Управляющий и его жена не ожидали увидеть меня так скоро, но, похоже, были рады моему приезду. Одного из рабов позвали из сарая, чтобы он отнес мою поклажу в дом. Коробки с моими книгами и записями отправились прямиком на верхний этаж, в комнату под стропилами, которую я еще во время первого посещения решил сделать своей библиотекой.
В комнате, закрытой ставнями, было прохладно. Как я и просил, тут соорудили полки — грубые и простые, но меня это не заботило, — и я сразу принялся развязывать вещи. В одном из писем Цицерона к Аттику есть замечательная строка, в которой он описывает свой переезд в дом и говорит: «Я привел мои книги в порядок, и мне кажется, что мое жилище получило разум»[146]. Именно это я и чувствовал, опустошая коробки. А потом, к моему удивлению, в одной из них обнаружился оригинал рукописи «О дружбе». Я озадаченно развернул его, думая, что захватил его по ошибке, но увидел, что Цицерон дрожащей рукой написал вверху отрывок из этого же трактата — о том, как важно иметь друзей. Мне стало ясно, что это его прощальный дар. «Если бы кто-нибудь поднялся на небеса и обозрел устройство вселенной и великолепие светил, то это изумительное зрелище его бы не очаровало; оно было бы гораздо приятнее ему, если бы нашелся человек, которому он мог бы рассказать об этом. Так природа не любит полного одиночества»[147].
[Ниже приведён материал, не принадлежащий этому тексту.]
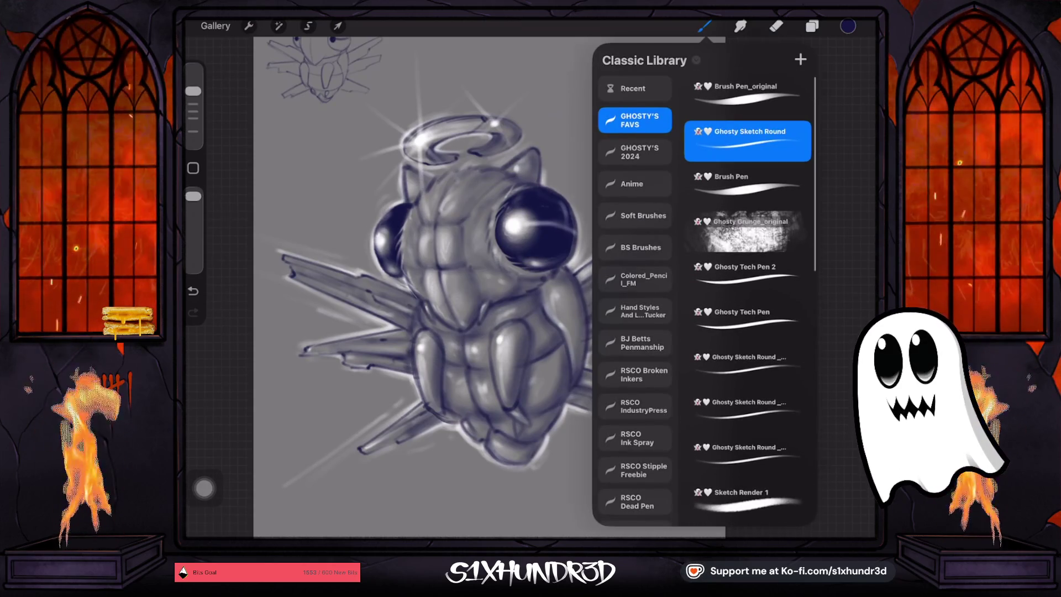
left_click(420, 287)
scroll(531, 282, "up", 5)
Я выждал два дня, прежде чем вернуться на виллу в Путеолах, чтобы как следует попрощаться с Цицероном: мне нужно было убедиться, что моя решимость достаточно сильна и переубедить меня не удастся. Но управляющий сказал, что Цицерон уже отбыл в Помпеи, и я тут же вернулся в свое имение. С террасы открывался широкий вид на весь залив, и я часто стоял там, вглядываясь в необъятную голубизну, протянувшуюся от туманных очертаний Капрей до самого Мизенского мыса, и гадал, не плывет ли он на одном из множества судов.
Но постепенно меня затянула повседневная жизнь в имении. Близилось время сбора винограда и оливок, и, несмотря на свои поскрипывающие колени и нежные ладони человека, привычного к книгам, я надел тунику и соломенную шляпу с широкими полями и работал вместе с остальными, поднимаясь с рассветом и отправляясь в постель, когда день угасал, — слишком измотанный, чтобы думать о чем-либо. Мало-помалу прежняя жизнь начала выцветать в моей памяти, как узоры оставленного на солнце ковра. Во всяком случае, мне так казалось.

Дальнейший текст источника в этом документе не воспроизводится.